I do have a feeling, though, that Shane’s days are numbered. I think the writers are going to make him do something way over the line like sexual assault or something, and ole Shane is going to get gunned down. The whole group seems to be at each other’s throats, which I think makes an interesting observation about what a group of disparate people brought together by circumstance will do when they actually have a chance to rest and calm down and realize how much they can’t fucking stand other people. I think it’s probably the most important theme in most zombie stories. Zombies are one thing, ravenous cannibals who will never stop pursuing their goal. People? People are just assholes to each other. They don’t even have the undead excuse.
Posted on November 30, 2011, in Reviews and tagged Reviews, TV, Zombies. Bookmark the permalink. 8 Comments.
Yeah, little Carl is way too healthy too quick, or more time is passing than we realize. Injuries take time to heal, even minor ones. Look at the one token black guy. His little infection nearly killed him, and here’s Carl with an infected gut from bullet shrapnel and he’s up and shooting in 4 days? Sure….
Shane may be a hairtrigger, but he’s got his finger on the pulse of survival. I’d rather have him at my back than the rest of them, except Fuckin’ Daryl.
And again, will someone please club Dale? Pretty please?
It amazes me how much I can’t stand Dale. There is no way they intended that, right? They meant for him to be a kindly, caring old man, and instead he’s someone we’d both like to be bludgeoned and hurled under a moving car. Weird.
The poor token guy even still has his bandage, while Carl looks perfectly well-fed and moving around without pain. Maybe he’s actually a vampire or something.
That was me, of course. Stupid WordPress, logging me out.
Hah!
Perhaps the writers just want us to hate all the characters? Like you said in the review…under these conditions, people all become assholes to each other. What’s left to like?
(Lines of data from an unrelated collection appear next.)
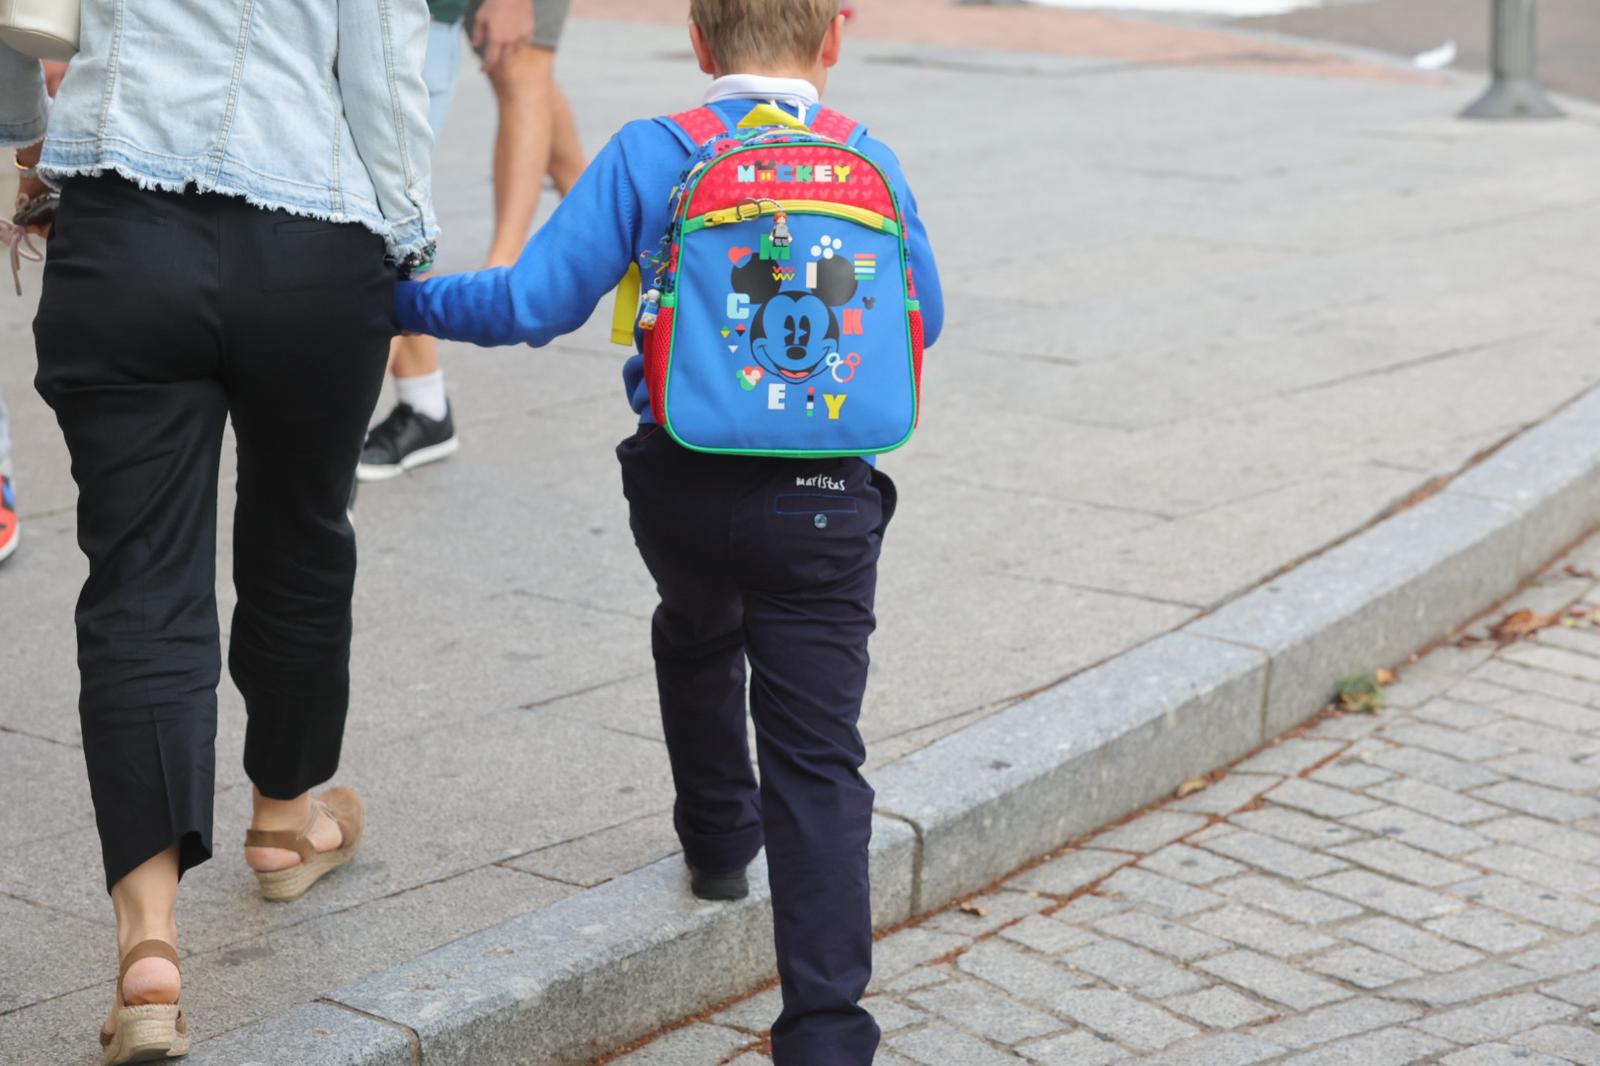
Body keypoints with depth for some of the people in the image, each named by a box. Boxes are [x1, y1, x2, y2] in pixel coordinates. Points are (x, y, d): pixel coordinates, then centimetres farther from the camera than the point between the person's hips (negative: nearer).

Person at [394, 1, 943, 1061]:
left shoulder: (649, 157, -3)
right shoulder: (873, 166, 4)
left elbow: (533, 302, -8)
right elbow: (921, 321, 16)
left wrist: (408, 300, 8)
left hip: (684, 487, 1)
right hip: (827, 501, 0)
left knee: (695, 637, 34)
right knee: (819, 760, 0)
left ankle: (718, 838, 52)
There’s just this increasingly grating edge of hate.
I’d put money on Carl being a vamp. He’s pale enough.
The inconsistency of time really grates on me. The fact Carl is up and about bothers me to no end. On top of it, he back. I mean, I have to watch this kid again… sigh. Kids ruin everything.
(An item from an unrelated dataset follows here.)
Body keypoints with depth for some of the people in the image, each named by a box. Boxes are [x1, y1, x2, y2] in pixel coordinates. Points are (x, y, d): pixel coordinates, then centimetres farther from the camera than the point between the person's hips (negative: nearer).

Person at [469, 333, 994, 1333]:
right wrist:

I know they are not following the comic since the best character (Fuckin’ Daryl) doesn’t even exist in the comic but because Shane is the only one that honestly is making those hard choices he’s about to get plugged… I agree.
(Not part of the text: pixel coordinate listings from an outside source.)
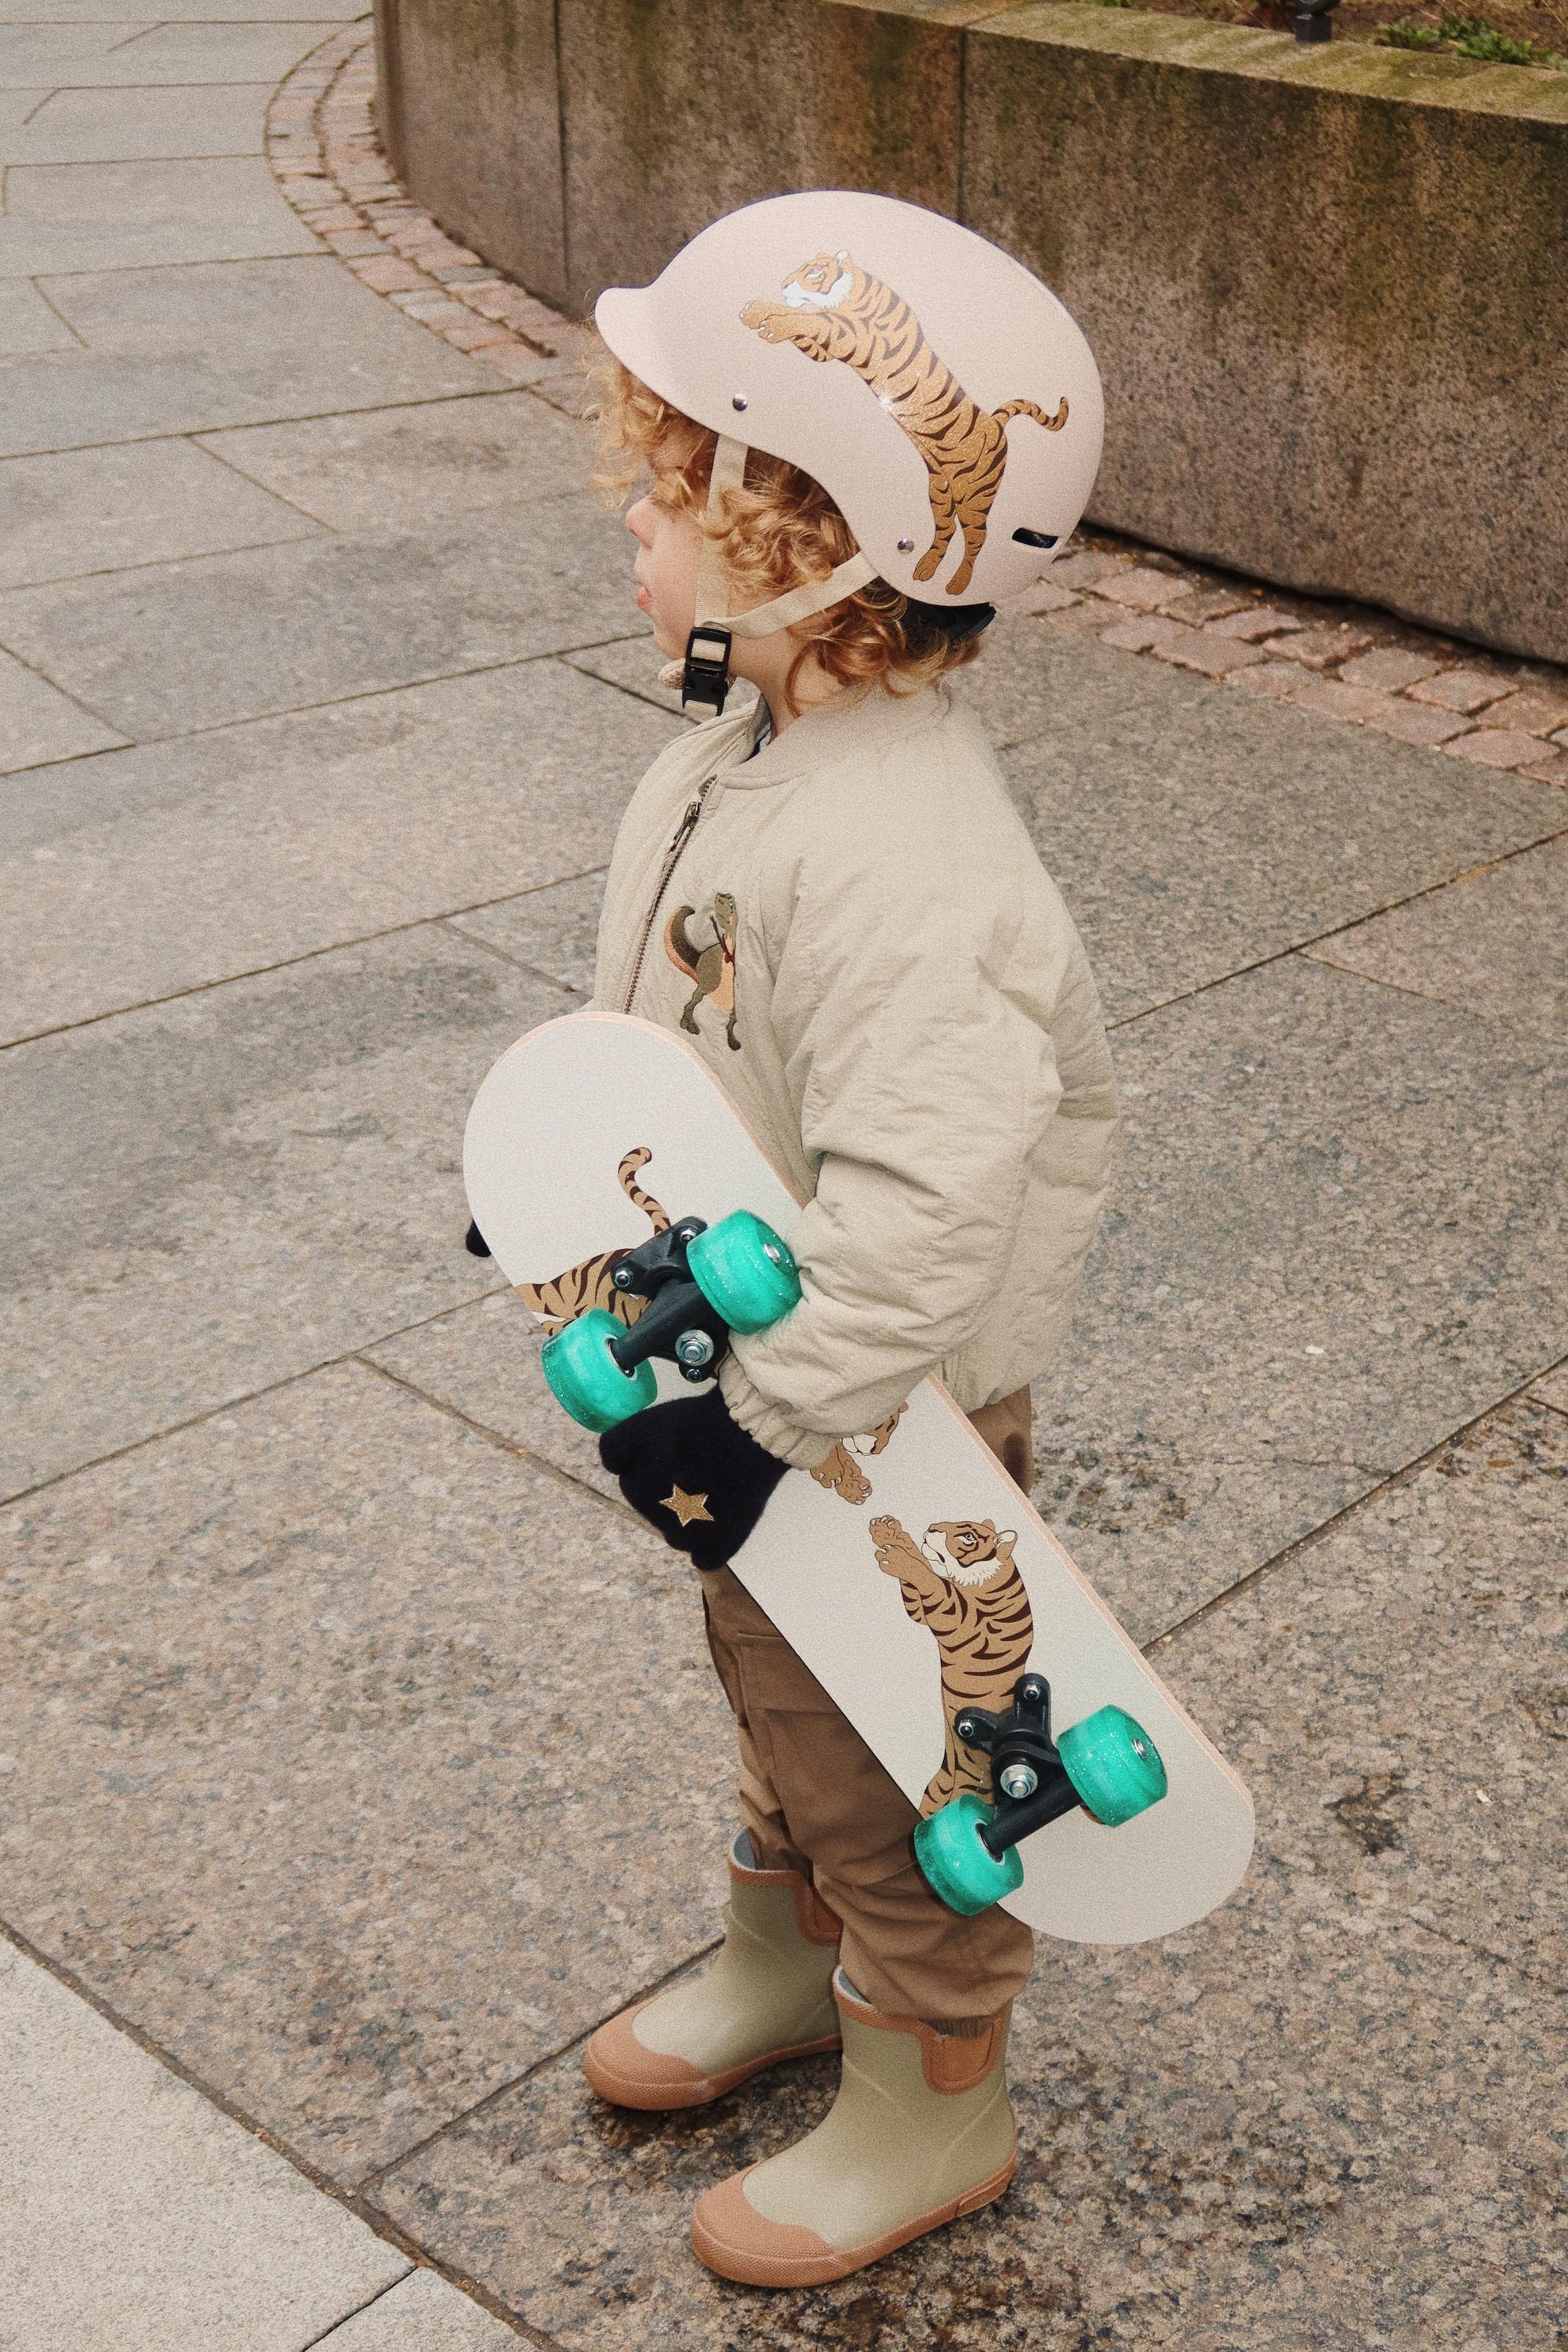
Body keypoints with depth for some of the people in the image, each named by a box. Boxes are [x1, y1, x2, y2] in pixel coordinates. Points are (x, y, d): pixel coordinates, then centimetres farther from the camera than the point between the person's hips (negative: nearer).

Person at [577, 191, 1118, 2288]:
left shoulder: (895, 864, -35)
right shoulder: (753, 746, -3)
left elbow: (925, 1203, -39)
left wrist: (761, 1412, -33)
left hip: (885, 1424, -9)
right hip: (761, 1368, 9)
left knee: (892, 1764, 13)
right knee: (777, 1697, 29)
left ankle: (935, 2108, 37)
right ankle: (786, 1961, 54)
Lori Lori Lori… please die. Put me out of my misery and do something really stupid to get yourself and your kid killed soon: PLEASE. I know it won’t happen but goodness I’m holding out hope.
Glenn and Dale, well, I don’t have enough time during my lunch break for this one so I’ll pass.
“The Barn People”… hopefully they break out and eat everyone but Fuckin Daryl and when the season picks up again we get a cast of people that aren’t morons. Hershel was right, these people should have been dead a long time ago with how moronic they all behave
See! I’m not the only one!
I wouldn’t be sad if everyone but Fuckin’ Daryl was wiped out and we got to start over. To be honest, I’m kinda glad I didn’t buy the comic 5 years ago when I had a collection in my hand.
One episode left to watch, and I am hoping beyond hope that it is simply 45 minutes of Lori being devoured.
-Kurt
I hold out hope that the rest of the season will be one long slo-mo shot of Dale, Lori, and Carl getting devoured. It’s a longshot.